Leaves alternate. Basal leaves sheathing, with petiole 1–3 cm long; blades 0.5–1.5 × 1–1.5(2.5) cm, about as broad as long or broader, pedately to palmately divided with 3 or 5 lobes, the mid lobe somewhat broader than the side lobes. Stem leaves sessile, palmatisect with 3(5) linear lobes.
Flowers terminal, 1(2).
The flowers of Ranunculus and Coptidium apparently have green sepals and yellow or white petals; however, what appears to be the sepals are evolutionary the perianth, i.e., tepals, and what appears to be the petals are stamens transformed into staminodia or ‘honey-leaves’ with a nectary pit on the lower upper side. Below, these two kinds of floral leaves are denoted ‘sepals’ and ‘petals’.
Flowers radially symmetric, 0.5–0.8 cm wide, with 5 ‘sepals’ and ‘petals’. ‘Sepals’ ca. 3 × 2 mm, ovate or obovate, with sparse or dense, white, villous hairs. ‘Petals’ 1.8–3.0 × 1.0–2.3 mm, as long as or slightly longer than the sepals, oblong, yellow. Stamens 10–15, 1.5–2 mm long, yellow. Receptacle much taller than broad, 4 × 2 mm, glabrous. Carpels numerous, free.
The fruits are nutlets, glabrous, with short beaks about 0.1 mm long and curved about 90°. Head of nutlets elongated, usually 4–6 × 4–5 mm.
Sexual reproduction by seeds; no vegetative reproduction. Flowers regularly and regularly produces numerous ripe nutlets, germinating to ca. 70 % (Alsos et al. 2013).

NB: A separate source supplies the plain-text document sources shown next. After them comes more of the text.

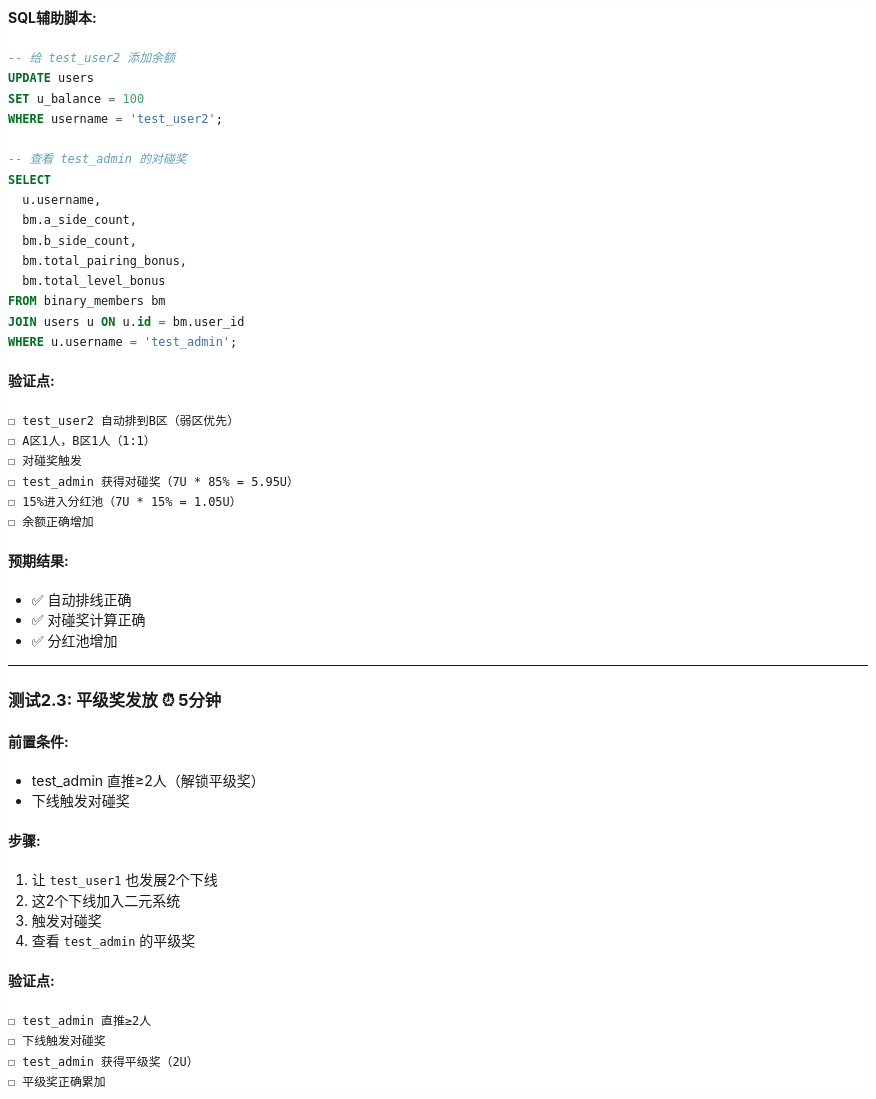 #### **SQL辅助脚本**:
```sql
-- 给 test_user2 添加余额
UPDATE users 
SET u_balance = 100 
WHERE username = 'test_user2';

-- 查看 test_admin 的对碰奖
SELECT 
  u.username,
  bm.a_side_count,
  bm.b_side_count,
  bm.total_pairing_bonus,
  bm.total_level_bonus
FROM binary_members bm
JOIN users u ON u.id = bm.user_id
WHERE u.username = 'test_admin';
```

#### **验证点**:
```
☐ test_user2 自动排到B区（弱区优先）
☐ A区1人，B区1人（1:1）
☐ 对碰奖触发
☐ test_admin 获得对碰奖（7U * 85% = 5.95U）
☐ 15%进入分红池（7U * 15% = 1.05U）
☐ 余额正确增加
```

#### **预期结果**:
- ✅ 自动排线正确
- ✅ 对碰奖计算正确
- ✅ 分红池增加

---

### **测试2.3: 平级奖发放** ⏰ 5分钟

#### **前置条件**:
- test_admin 直推≥2人（解锁平级奖）
- 下线触发对碰奖

#### **步骤**:
1. 让 `test_user1` 也发展2个下线
2. 这2个下线加入二元系统
3. 触发对碰奖
4. 查看 `test_admin` 的平级奖

#### **验证点**:
```
☐ test_admin 直推≥2人
☐ 下线触发对碰奖
☐ test_admin 获得平级奖（2U）
☐ 平级奖正确累加
```
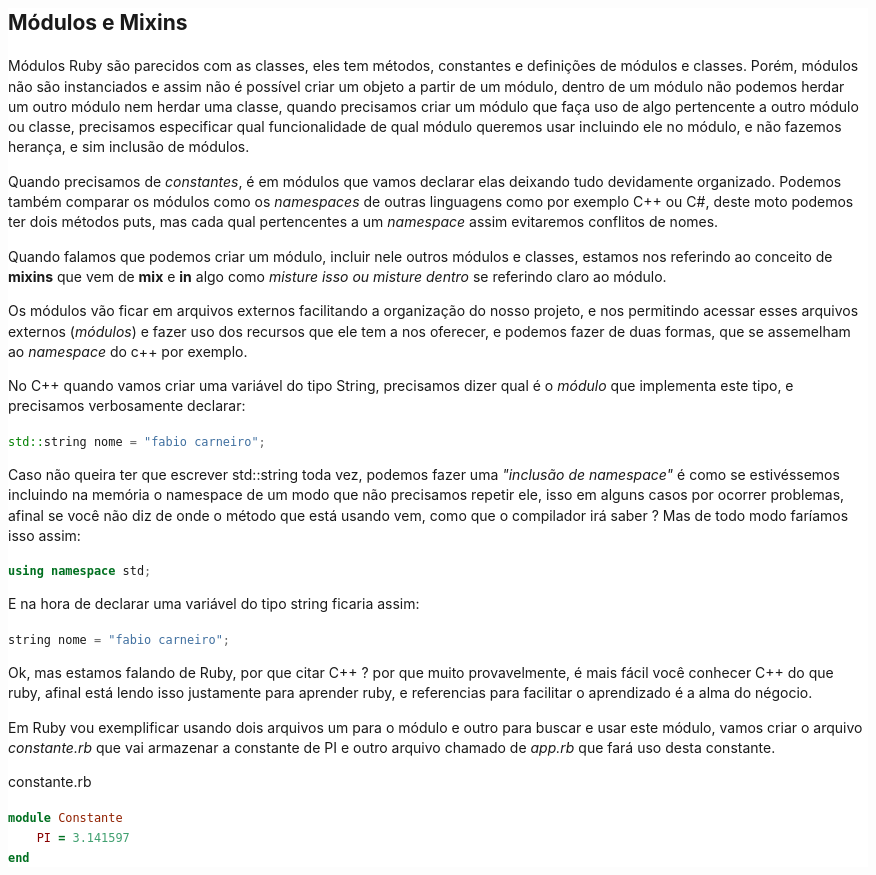 ## Módulos e Mixins

Módulos Ruby são parecidos com as classes, eles tem métodos, constantes e definições de 
módulos e classes. Porém, módulos não são instanciados e assim não é possível criar um 
objeto a partir de um módulo, dentro de um módulo não podemos herdar um outro módulo nem 
herdar uma classe, quando precisamos criar um módulo que faça uso de algo pertencente a 
outro módulo ou classe, precisamos especificar qual funcionalidade de qual módulo queremos 
usar incluindo ele no módulo, e não fazemos herança, e sim inclusão de módulos.

Quando precisamos de *constantes*, é em módulos que vamos declarar elas deixando tudo 
devidamente organizado. Podemos também comparar os módulos como os *namespaces* de outras 
linguagens como por exemplo C++ ou C#, deste moto podemos ter dois métodos puts, mas cada 
qual pertencentes a um *namespace* assim evitaremos conflitos de nomes.

Quando falamos que podemos criar um módulo, incluir nele outros módulos e classes, estamos 
nos referindo ao conceito de **mixins** que vem de **mix** e **in** algo como *misture isso 
ou misture dentro* se referindo claro ao módulo.

Os módulos vão ficar em arquivos externos facilitando a organização do nosso projeto, e nos 
permitindo acessar esses arquivos externos (*módulos*) e fazer uso dos recursos que ele tem 
a nos oferecer, e podemos fazer de duas formas, que se assemelham ao *namespace* do c++ por 
exemplo.

No C++ quando vamos criar uma variável do tipo String, precisamos dizer qual é o *módulo* 
que implementa este tipo, e precisamos verbosamente declarar:

```c++
std::string nome = "fabio carneiro";
```

Caso não queira ter que escrever std::string toda vez, podemos fazer uma *"inclusão de 
namespace"* é como se estivéssemos incluindo na memória o namespace de um modo que não 
precisamos repetir ele, isso em alguns casos por ocorrer problemas, afinal se você não diz 
de onde o método que está usando vem, como que o compilador irá saber ? Mas de todo modo 
faríamos isso assim:

```c++
using namespace std;
```

E na hora de declarar uma variável do tipo string ficaria assim:

```c++
string nome = "fabio carneiro";
```

Ok, mas estamos falando de Ruby, por que citar C++ ? por que muito provavelmente, é mais 
fácil você conhecer C++ do que ruby, afinal está lendo isso justamente para aprender ruby, e 
referencias para facilitar o aprendizado é a alma do négocio.

Em Ruby vou exemplificar usando dois arquivos um para o módulo e outro para buscar e usar 
este módulo, vamos criar o arquivo *constante.rb* que vai armazenar a constante de PI  e 
outro arquivo chamado de *app.rb* que fará uso desta constante.

constante.rb

```ruby
module Constante
    PI = 3.141597
end
```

Nutlets are dispersed with animals as they attach to fur with their hooked beaks. Otherwise, probably some dispersal with running water and wind.

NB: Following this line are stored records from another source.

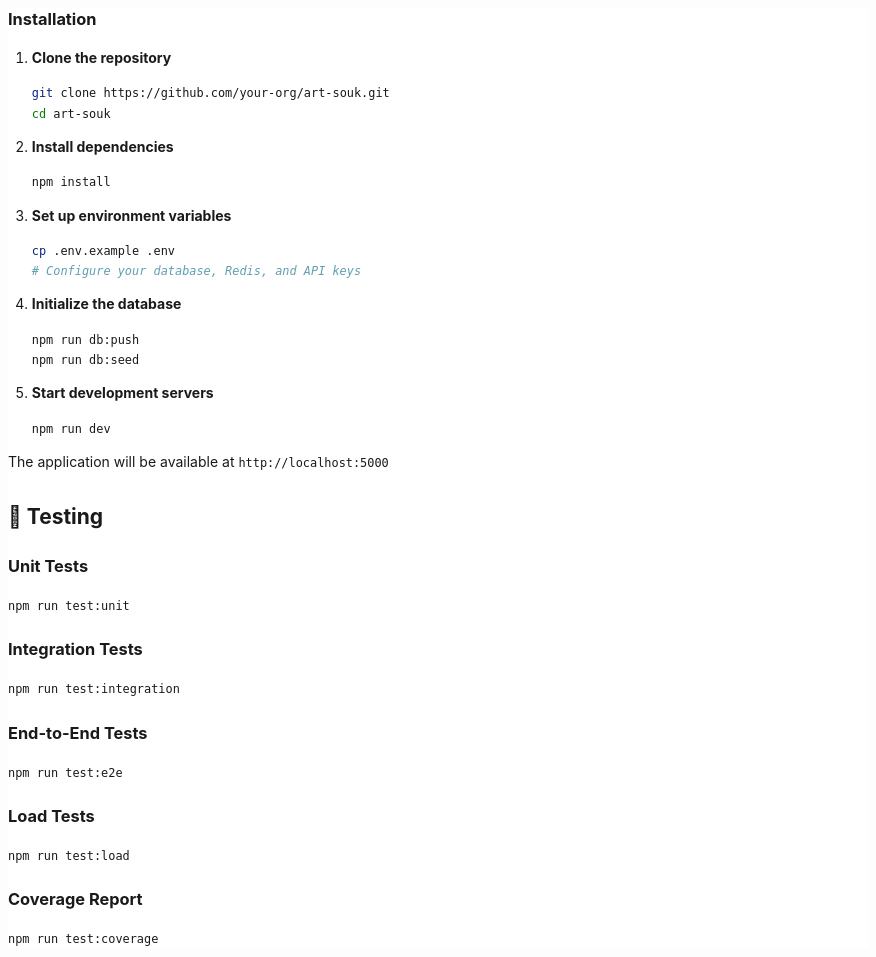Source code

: ### Installation

1. **Clone the repository**
   ```bash
   git clone https://github.com/your-org/art-souk.git
   cd art-souk
   ```

2. **Install dependencies**
   ```bash
   npm install
   ```

3. **Set up environment variables**
   ```bash
   cp .env.example .env
   # Configure your database, Redis, and API keys
   ```

4. **Initialize the database**
   ```bash
   npm run db:push
   npm run db:seed
   ```

5. **Start development servers**
   ```bash
   npm run dev
   ```

The application will be available at `http://localhost:5000`

## 🧪 Testing

### Unit Tests
```bash
npm run test:unit
```

### Integration Tests
```bash
npm run test:integration
```

### End-to-End Tests
```bash
npm run test:e2e
```

### Load Tests
```bash
npm run test:load
```

### Coverage Report
```bash
npm run test:coverage
```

The two most small-grown species of Ranunculus in Svalbard – R. hyperboreus and R. pygmaeus – are often confused. They are easily distinguished by R. hyperboreus having 3 ‘sepals’ and ‘petals’ and a prostrate growth form with rooting shoots, whereas R. pygmaeus has 5 ‘sepals’ and ‘petals’ and grows as solitary plants with no rooting shoots. They also differ ecologically: Ranunculus hyperboreus is the perhaps only true aquatic vascular plant in Spitsbergen, whereas R. pygmaeus is confined to dry or only occasionally moist ground.

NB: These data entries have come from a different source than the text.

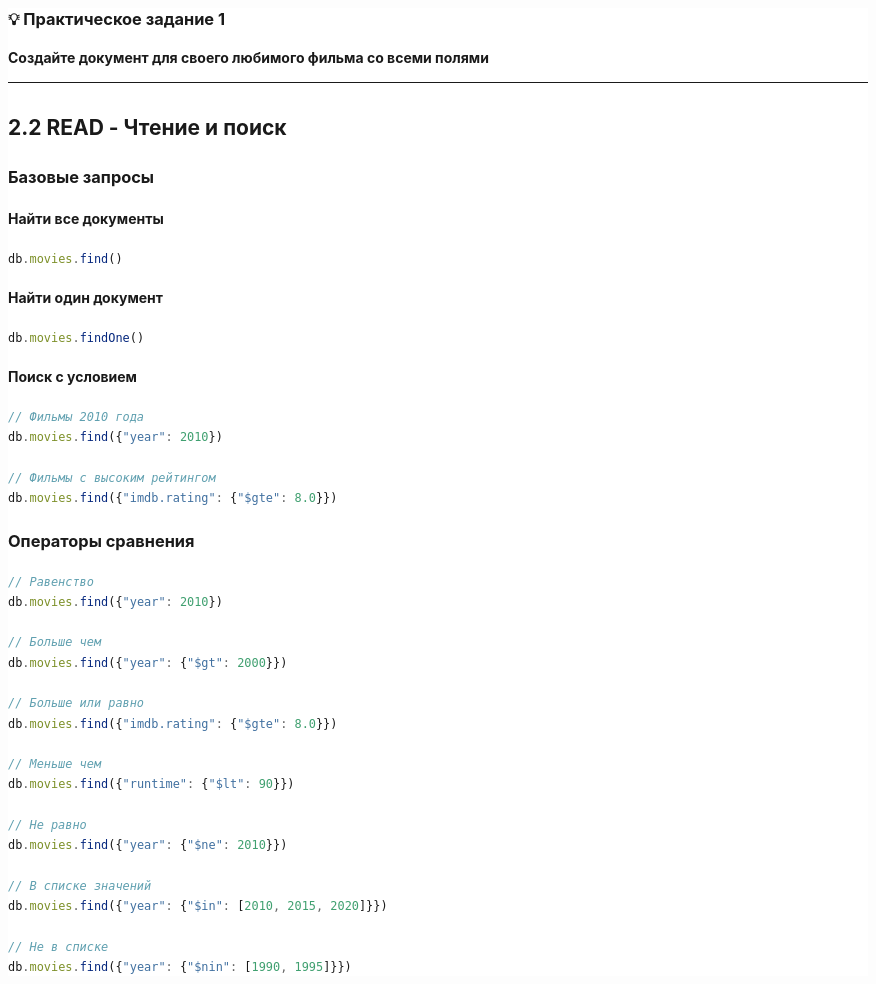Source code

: ### 💡 Практическое задание 1
**Создайте документ для своего любимого фильма со всеми полями**

---

## 2.2 READ - Чтение и поиск
### Базовые запросы

#### Найти все документы
```javascript
db.movies.find()
```

#### Найти один документ
```javascript
db.movies.findOne()
```

#### Поиск с условием
```javascript
// Фильмы 2010 года
db.movies.find({"year": 2010})

// Фильмы с высоким рейтингом
db.movies.find({"imdb.rating": {"$gte": 8.0}})
```

### Операторы сравнения

```javascript
// Равенство
db.movies.find({"year": 2010})

// Больше чем
db.movies.find({"year": {"$gt": 2000}})

// Больше или равно
db.movies.find({"imdb.rating": {"$gte": 8.0}})

// Меньше чем
db.movies.find({"runtime": {"$lt": 90}})

// Не равно
db.movies.find({"year": {"$ne": 2010}})

// В списке значений
db.movies.find({"year": {"$in": [2010, 2015, 2020]}})

// Не в списке
db.movies.find({"year": {"$nin": [1990, 1995]}})
```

Tall-grown plants of R. pygmaeus may be confused with small plants of R. nivalis. Ranunculus pygmaeus has smaller flowers (0.5–0.8 cm wide), smaller heads of nutlets (4–6 × 4–5 mm), and the nutlets are much smaller; R. nivalis has larger flowers (1.5–2.2 cm wide), larger heads of nutlets (5–20 × 5–8 mm), and much larger nutlets.
Snowbeds, base of soil slopes, snow protected meadows, and depressions in heaths, base of bird cliff meadows. Mainly on well-drained and often coarse substrates (coarse sand to stones), but often moist or close to brooks. Indifferent as to soil reaction (pH) or perhaps slightly preferring circumneutral to acidic soils.
Distributed in all zones and sections, and common except for the polar desert zone where it is more sparse. Distributed on all major islands in the Spitsbergen group and also common on Bjørnøya.
The general range is circumpolar, mainly in the arctic zones and in mountains in the boreal zones. The species has, however, an extensive range southwards in the Rocky Mountains and isolated in quite southern mountains in E Asia (approaching the Himalayas) and in Europe. These isolated southern outposts are considered glacial relicts. For a phylogeographic study of its immigration in Europe, see Schönswetter et al. (2006).
Alsos, I.G., Müller, E. & Eidesen, P.B. 2013. Germinating seeds or bulbils in 87 of 113 tested Arctic species indicate potential for ex situ seed bank storage. – Polar Biology 36: 819–830. Doi 10.1007/s00300-013-1307-7.
Schönswetter, P., Popp, M. & Brochmann, C. 2006. Rare arctic-alpine plants of the European Alps have different immigration histories: the snow bed species Minuartia biflora and Ranunculus pygmaeus. – Molecular Ecology 15: 709–720.